Resale ticket prices jump ahead of World Series title showdown
Resale ticket prices jumped Wednesday ahead of a winner-take-all title showdown between the Chicago Cubs and Cleveland Indians in the final game of the 112th World Series.
The Cubs, who haven’t won the crown since 1908 in America’s longest sports title drought, and Indians, whose second-longest Major League Baseball futility run has lasted since 1948, are deadlocked 3-3 in the best-of-seven championship final.
And unless you know Bill Murray, the comic actor and long-time Cubs fan who gave a stranger in Cubs clothing a ticket for game six, the only hope for tickets was waiting among hundreds in hopes the team would release more standing room or the resale market, which had previously been a bargain in Cleveland compared to games in Chicago.
StubHub was listing tickets Wednesday afternoon as cheap as $1,100 each for distant seats and standing room with multiple listings at $20,000 each for the best seats at Cleveland’s Progressive Field.
SeatGeek offered cheapest seats at about $2,000 with many in the $5,000 range, some around $9,000 and one wishful seat holder seeking $11,000 each.
Cubs fan Karen Michel had her dream come true for game six Tuesday seeking a single ticket and as she was ready to give up saw Murray walk past and began to follow him.
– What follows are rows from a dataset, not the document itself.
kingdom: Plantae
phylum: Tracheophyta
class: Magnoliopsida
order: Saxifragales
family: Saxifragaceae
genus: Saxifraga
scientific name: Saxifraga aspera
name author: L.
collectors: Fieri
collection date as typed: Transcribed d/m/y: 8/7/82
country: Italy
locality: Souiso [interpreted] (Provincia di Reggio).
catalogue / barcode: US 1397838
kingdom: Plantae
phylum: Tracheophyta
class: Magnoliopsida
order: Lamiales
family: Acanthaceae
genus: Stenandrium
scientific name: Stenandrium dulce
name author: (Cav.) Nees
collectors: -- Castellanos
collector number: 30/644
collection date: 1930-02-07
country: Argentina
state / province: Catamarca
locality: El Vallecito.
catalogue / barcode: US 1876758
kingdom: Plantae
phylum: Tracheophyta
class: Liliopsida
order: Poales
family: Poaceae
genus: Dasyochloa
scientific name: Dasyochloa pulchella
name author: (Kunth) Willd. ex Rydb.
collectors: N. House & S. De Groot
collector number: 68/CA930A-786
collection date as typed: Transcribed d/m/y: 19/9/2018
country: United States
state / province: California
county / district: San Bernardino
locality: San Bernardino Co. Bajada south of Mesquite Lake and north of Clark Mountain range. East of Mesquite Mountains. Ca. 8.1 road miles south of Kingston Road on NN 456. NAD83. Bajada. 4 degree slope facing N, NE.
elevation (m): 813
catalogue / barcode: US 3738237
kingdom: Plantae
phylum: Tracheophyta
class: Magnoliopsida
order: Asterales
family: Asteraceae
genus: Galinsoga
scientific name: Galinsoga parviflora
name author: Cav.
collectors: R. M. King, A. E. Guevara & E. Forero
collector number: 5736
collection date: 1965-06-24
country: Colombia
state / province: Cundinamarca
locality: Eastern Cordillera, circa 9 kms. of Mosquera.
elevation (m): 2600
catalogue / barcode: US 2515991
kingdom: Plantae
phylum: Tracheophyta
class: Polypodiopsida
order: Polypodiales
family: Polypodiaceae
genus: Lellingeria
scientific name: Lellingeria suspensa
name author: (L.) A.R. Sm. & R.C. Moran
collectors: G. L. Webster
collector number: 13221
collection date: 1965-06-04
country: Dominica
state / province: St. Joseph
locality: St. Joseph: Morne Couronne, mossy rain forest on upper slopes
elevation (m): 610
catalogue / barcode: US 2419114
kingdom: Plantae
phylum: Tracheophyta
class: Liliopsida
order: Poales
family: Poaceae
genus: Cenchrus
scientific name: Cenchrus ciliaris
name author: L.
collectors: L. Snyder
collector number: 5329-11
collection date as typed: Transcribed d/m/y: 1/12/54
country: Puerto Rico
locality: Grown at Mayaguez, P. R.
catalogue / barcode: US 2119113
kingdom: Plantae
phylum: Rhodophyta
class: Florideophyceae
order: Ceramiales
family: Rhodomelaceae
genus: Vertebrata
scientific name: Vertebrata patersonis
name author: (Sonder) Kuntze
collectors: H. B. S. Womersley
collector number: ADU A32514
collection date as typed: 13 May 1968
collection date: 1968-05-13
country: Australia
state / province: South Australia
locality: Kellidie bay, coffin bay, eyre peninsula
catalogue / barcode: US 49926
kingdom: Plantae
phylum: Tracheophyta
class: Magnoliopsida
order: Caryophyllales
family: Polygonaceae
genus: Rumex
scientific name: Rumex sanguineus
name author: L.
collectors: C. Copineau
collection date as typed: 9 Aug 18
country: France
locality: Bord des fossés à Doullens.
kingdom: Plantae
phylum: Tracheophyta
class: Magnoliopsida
He turned around and surprised her with the gift of a game ticket.
“He turns around and says, ‘Here, here’s a ticket,'” she told Major League Baseball’s website. “And he kind of shuttled me into the door. I thought it was just a ticket to get in.”
No, it was a ticket to celebrity wonderland of Cubs fans and just a few rows behind home plate. She was beside Murray, a few rows behind musician Eddie Vedder and National Hockey League Hall of Fame player Chris Chelios.
Other Cubs fans came away with a great souvenir from game six, the grand slam home run ball struck by Chicago’s Addison Russell.
When the ball landed in the left-field stands, an Indians fan tossed it back onto the field, where it was retrieved by an Indians ballboy who spotted Cubs fan Joe Wright in the stands and tossed it to him.
“I’m still shaking,” Wright told MLB.com. “This means so much to me. I have two little boys at home that got to go to Game three with me so it’s very special for all of us. What an amazing moment.”